Exercise instructions
Only lines containing the word "dlabel" belong in the answer; copy each one from the records.

____ Input data

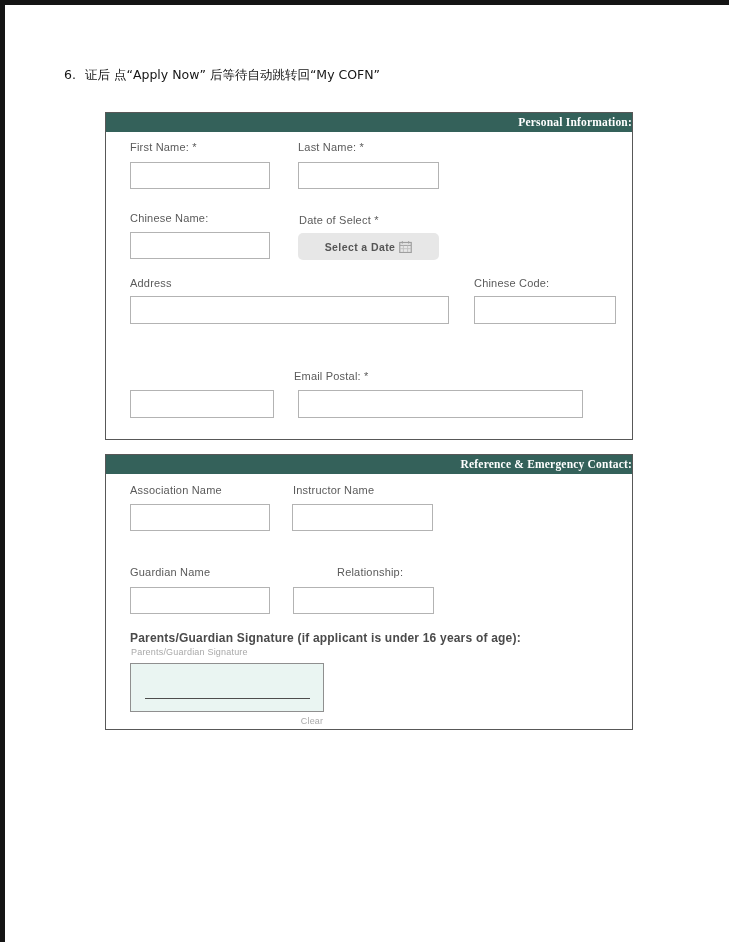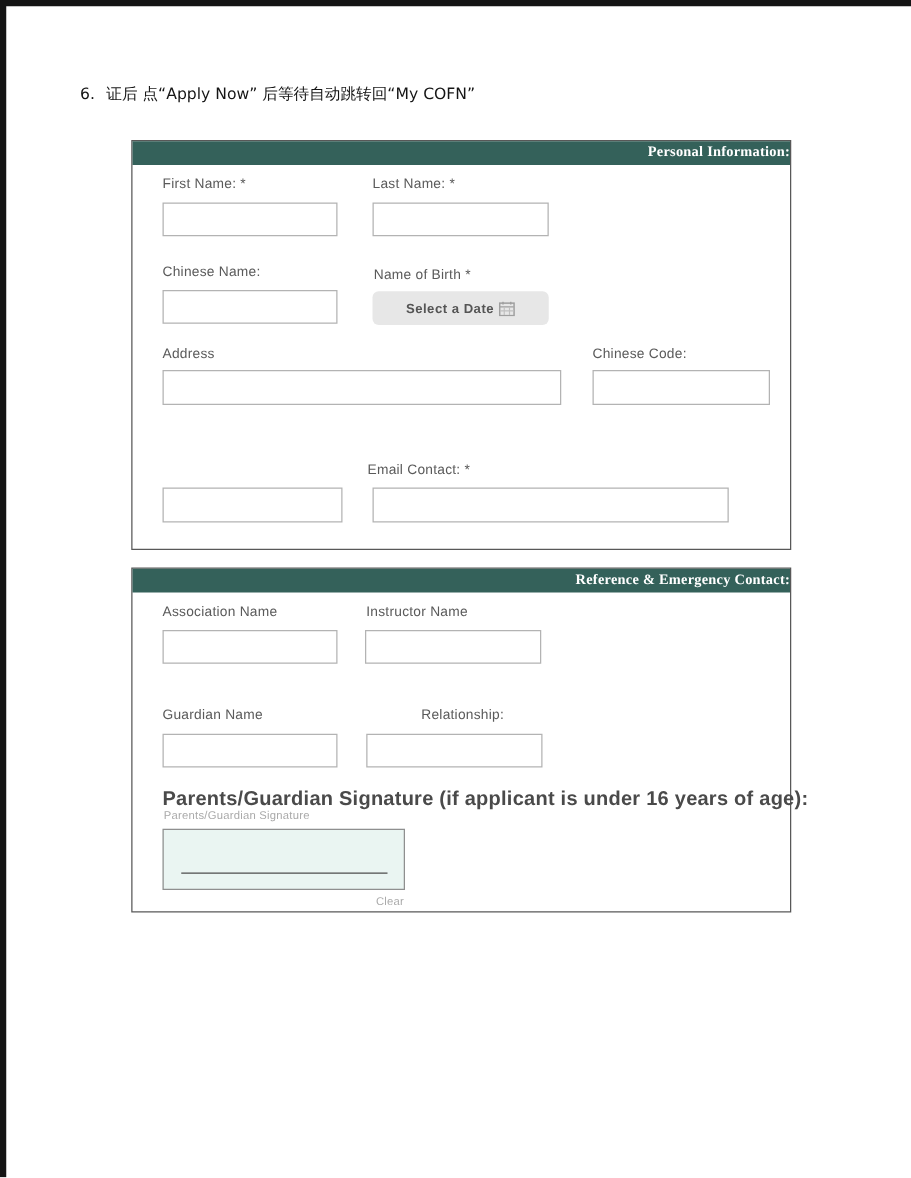--- a/index.html
+++ b/index.html
@@ -41,21 +41,21 @@
   .lbl{position:absolute;font-size:11px;color:var(--label);letter-spacing:.2px;white-space:nowrap;}
   .inp{position:absolute;border:1px solid var(--input-border);background:#fff;height:27px;
     font-size:12px;color:#333;padding:0 6px;outline:none;border-radius:0;}
   .date-btn{
     position:absolute;left:192px;top:120px;width:141px;height:27px;background:var(--button-bg);
     border:none;border-radius:5px;display:flex;align-items:center;justify-content:center;gap:4px;
     cursor:pointer;
   }
   .date-btn .dlabel{font-size:10.5px;font-weight:bold;color:var(--button-text);letter-spacing:.4px;
     font-family:"Liberation Sans",sans-serif;}
-  .sig-label{position:absolute;left:24px;top:176px;font-size:16px;font-weight:bold;color:#4a4a4a;
+  .sig-label{position:absolute;left:24px;top:176px;font-size:12px;font-weight:bold;color:#4a4a4a;
     letter-spacing:.2px;white-space:nowrap;}
   .sig-sublabel{position:absolute;left:25px;top:192px;font-size:9px;color:var(--muted);letter-spacing:.2px;}
   .sig-pad{position:absolute;left:24px;top:208px;width:194px;height:49px;background:var(--signature-pad-bg);
     border:1px solid #8f8f8f;}
   .sig-line{position:absolute;left:14px;right:13px;bottom:12px;height:0;border-top:1.5px solid var(--signature-line);}
   .clear-link{position:absolute;left:166px;top:261px;width:80px;text-align:center;font-size:9px;
     color:var(--muted);cursor:pointer;letter-spacing:.2px;}
   .cal-icon{display:block;}
 </style>
 </head>
@@ -74,21 +74,21 @@
 
   <section class="form-box form1">
     <div class="sec-header">Personal Information:</div>
 
     <span class="lbl" style="left:24px;top:28px;">First Name: *</span>
     <span class="lbl" style="left:192px;top:28px;">Last Name: *</span>
     <input class="inp" style="left: 24px; top: 49px; width: 140px;">
     <input class="inp" style="left: 192px; top: 49px; width: 141px;">
 
     <span class="lbl" style="left:24px;top:99px;">Chinese Name:</span>
-    <span class="lbl" style="left:193px;top:101px;">Name of Birth *</span>
+    <span class="lbl" style="left:193px;top:101px;">Date of Select *</span>
     <input class="inp" style="left: 24px; top: 119px; width: 140px;">
     <button class="date-btn">
       <span class="dlabel">Select a Date</span>
       <span>
         <svg class="cal-icon" width="13" height="12" viewBox="0 0 13 12">
           <rect x="0.75" y="1.5" width="11.5" height="10" fill="none" stroke="#9f9f9f" stroke-width="1.2"></rect>
           <line x1="3.4" y1="0.3" x2="3.4" y2="2.6" stroke="#9f9f9f" stroke-width="1.2"></line>
           <line x1="9.6" y1="0.3" x2="9.6" y2="2.6" stroke="#9f9f9f" stroke-width="1.2"></line>
           <line x1="1" y1="4.4" x2="12" y2="4.4" stroke="#9f9f9f" stroke-width="1"></line>
           <line x1="4.4" y1="4.6" x2="4.4" y2="11" stroke="#bfbfbf" stroke-width="0.9"></line>
@@ -97,21 +97,21 @@
         </svg>
       </span>
     </button>
 
     <span class="lbl" style="left:24px;top:164px;">Address</span>
     <span class="lbl" style="left:368px;top:164px;">Chinese Code:</span>
     <input class="inp" style="left: 24px; top: 183px; width: 319px; height: 28px;">
     <input class="inp" style="left: 368px; top: 183px; width: 142px; height: 28px;">
 
     <span class="lbl" style="left:24px;top:257px;margin-top:30px;">Phone Number *</span>
-    <span class="lbl" style="left:188px;top:257px;">Email Contact: *</span>
+    <span class="lbl" style="left:188px;top:257px;">Email Postal: *</span>
     <input class="inp" style="left: 24px; top: 277px; width: 144px; height: 28px;">
     <input class="inp" style="left: 192px; top: 277px; width: 285px; height: 28px;">
   </section>
 
   <section class="form-box form2">
     <div class="sec-header">Reference &amp; Emergency Contact:</div>
 
     <span class="lbl" style="left:24px;top:29px;">Association Name</span>
     <span class="lbl" style="left:187px;top:29px;">Instructor Name</span>
     <input class="inp" style="left: 24px; top: 49px; width: 140px;">

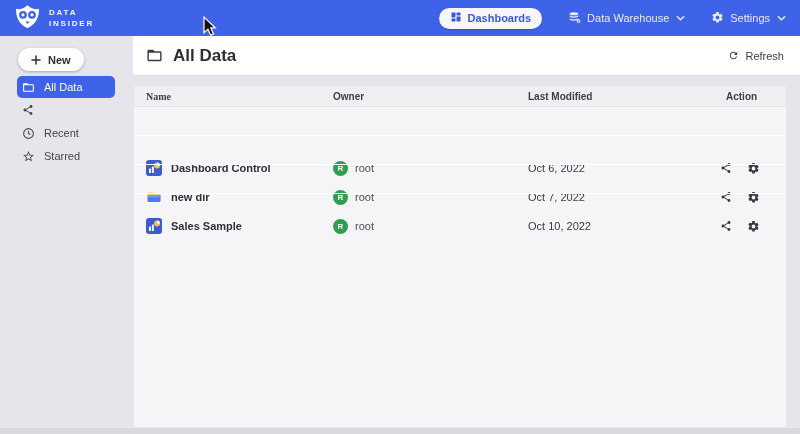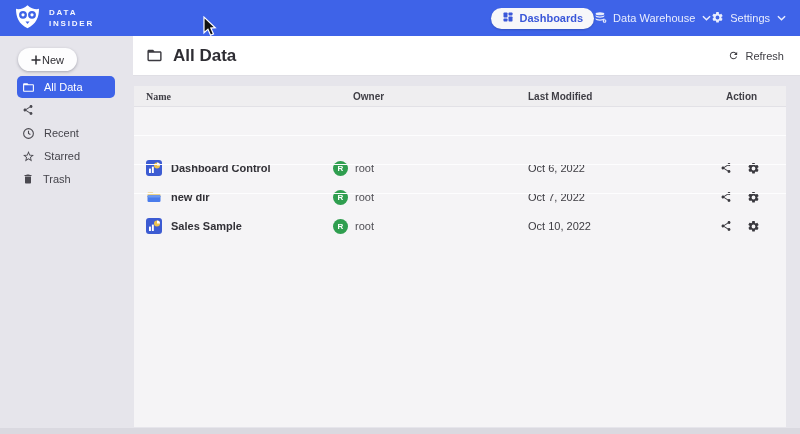--- a/index.html
+++ b/index.html
@@ -4,50 +4,50 @@
 <style>
   * { margin:0; padding:0; box-sizing:border-box; }
   body { background:#cfced6; font-family:"Liberation Sans", sans-serif; }
   .app { position:relative; width:800px; height:434px; background:#e6e5eb; overflow:hidden; }
 
   
   .topbar { position:absolute; left:0; top:0; width:100%; height:36px; background:#3e63e8;
             display:flex; align-items:center; justify-content:space-between; padding:12px 14px; }
   .brand { display:flex; align-items:center; gap:8px; }
   .brand-text { color:#f4f6ff; font-size:8px; font-weight:bold; letter-spacing:1.8px; line-height:1.4; }
-  .nav { display:flex; align-items:center; }
+  .nav { display:flex; align-items:center; gap:26px; }
   .nav-pill { background:#f7f7f9; color:#3a57d9; border-radius:13px; padding:4px 11px; height:21px;
               display:flex; gap:6px; align-items:center; font-size:11px; font-weight:bold;
               box-shadow:0 1px 2px rgba(0,0,0,.18); cursor:default; }
   .nav-item { color:#e9edfd; font-size:11px; font-weight:500; display:flex; gap:6px; align-items:center; cursor:default; }
   .nav-item svg.chev { margin-left:1px; }
 
   
   .sidebar { position:absolute; left:0; top:36px; width:133px; height:392px; background:#e6e5eb; }
   .btn-new { position:absolute; left:18px; top:12px; height:23px; padding:0 13px; background:#fdfdfe;
-             border-radius:16px; display:flex; align-items:center; gap:1px; font-size:11px; font-weight:normal;
+             border-radius:16px; display:flex; align-items:center; gap:7px; font-size:11px; font-weight:bold;
              color:#2f2e34; box-shadow:0 1px 3px rgba(50,50,70,.35); }
   .side-list { position:absolute; top:40px; left:0; width:100%; list-style:none; }
   .side-item { height:22px; margin:0 18px 1px 17px; padding-left:5px; border-radius:5px;
                display:flex; align-items:center; gap:9px; font-size:11px; font-weight:500; color:#45444b; }
   .side-item svg { flex:0 0 auto; }
   .side-item.selected { background:#3e63e8; color:#fff; }
 
   
   .main { position:absolute; left:133px; top:36px; right:0; height:392px; }
   .titlebar { position:absolute; top:0; left:0; right:0; height:40px; background:#ffffff;
               border-bottom:1px solid #e0dfe5; display:flex; align-items:center; padding:0 16px 0 13px; }
   .title { display:flex; align-items:center; gap:10px; font-size:17px; font-weight:bold; color:#2e2d33; }
   .refresh { margin-left:auto; display:flex; align-items:center; gap:6px; font-size:11px; color:#3e3d43; }
 
   .panel { position:absolute; left:1px; top:50px; right:14px; bottom:1px; background:#f5f4f6; }
   .thead { position:relative; height:21px; background:#efeef0; border-bottom:1px solid #e2e1e6; }
   .thead span { position:absolute; top:0; line-height:21px; font-size:10px; font-weight:bold; color:#3f3e45; }
   .col-name   { left:12px;font-family:Liberation Serif, serif; }
-  .col-owner  { left:199px;margin-left:20px; }
+  .col-owner  { left:199px; }
   .col-mod    { left:394px; }
   .col-action { left:592px; }
 
   .trow { position:relative; height:29px; border-bottom:1px solid #fdfdfe; cursor:default; }
   .cell { position:absolute; top:0; height:100%; display:flex; align-items:center;margin-top:47px; }
   .cell-name    { left:12px; gap:9px; font-size:11px; font-weight:bold; color:#323137; }
   .cell-owner   { left:199px; gap:7px; font-size:11px; color:#504f55; }
   .cell-mod     { left:394px; font-size:11px; color:#3c3b41; }
   .cell-actions { left:586px; gap:15px; color:#39383e; }
   .avatar { width:15px; height:15px; border-radius:50%; background:#2f9e4f; color:#fff;
@@ -151,26 +151,20 @@
           <path d="M12 7v5l3.5 2"></path>
         </svg>
         <span>Recent</span>
       </li>
       <li class="side-item">
         <svg width="13" height="13" viewBox="0 0 24 24" fill="#4a4950">
           <path d="M22 9.24l-7.19-.62L12 2 9.19 8.63 2 9.24l5.46 4.73L5.82 21 12 17.27 18.18 21l-1.63-7.03L22 9.24zM12 15.4l-3.76 2.27 1-4.28-3.32-2.88 4.38-.38L12 6.1l1.71 4.04 4.38.38-3.32 2.88 1 4.28L12 15.4z"></path>
         </svg>
         <span>Starred</span>
       </li>
-      <li class="side-item">
-        <svg width="12" height="12" viewBox="0 0 24 24" fill="#4a4950">
-          <path d="M6 19c0 1.1.9 2 2 2h8c1.1 0 2-.9 2-2V7H6v12zM19 4h-3.5l-1-1h-5l-1 1H5v2h14V4z"></path>
-        </svg>
-        <span>Trash</span>
-      </li>
     </ul>
   </div>
 
   <div class="main">
     <div class="titlebar">
       <div class="title">
         <svg width="17" height="17" viewBox="0 0 24 24" fill="#3b3a40">
           <path d="M20 6h-8l-2-2H4c-1.1 0-1.99.9-1.99 2L2 18c0 1.1.9 2 2 2h16c1.1 0 2-.9 2-2V8c0-1.1-.9-2-2-2zm0 12H4V8h16v10z"></path>
         </svg>
         <span>All Data</span>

________

Task solution
   .date-btn .dlabel{font-size:10.5px;font-weight:bold;color:var(--button-text);letter-spacing:.4px;
       <span class="dlabel">Select a Date</span>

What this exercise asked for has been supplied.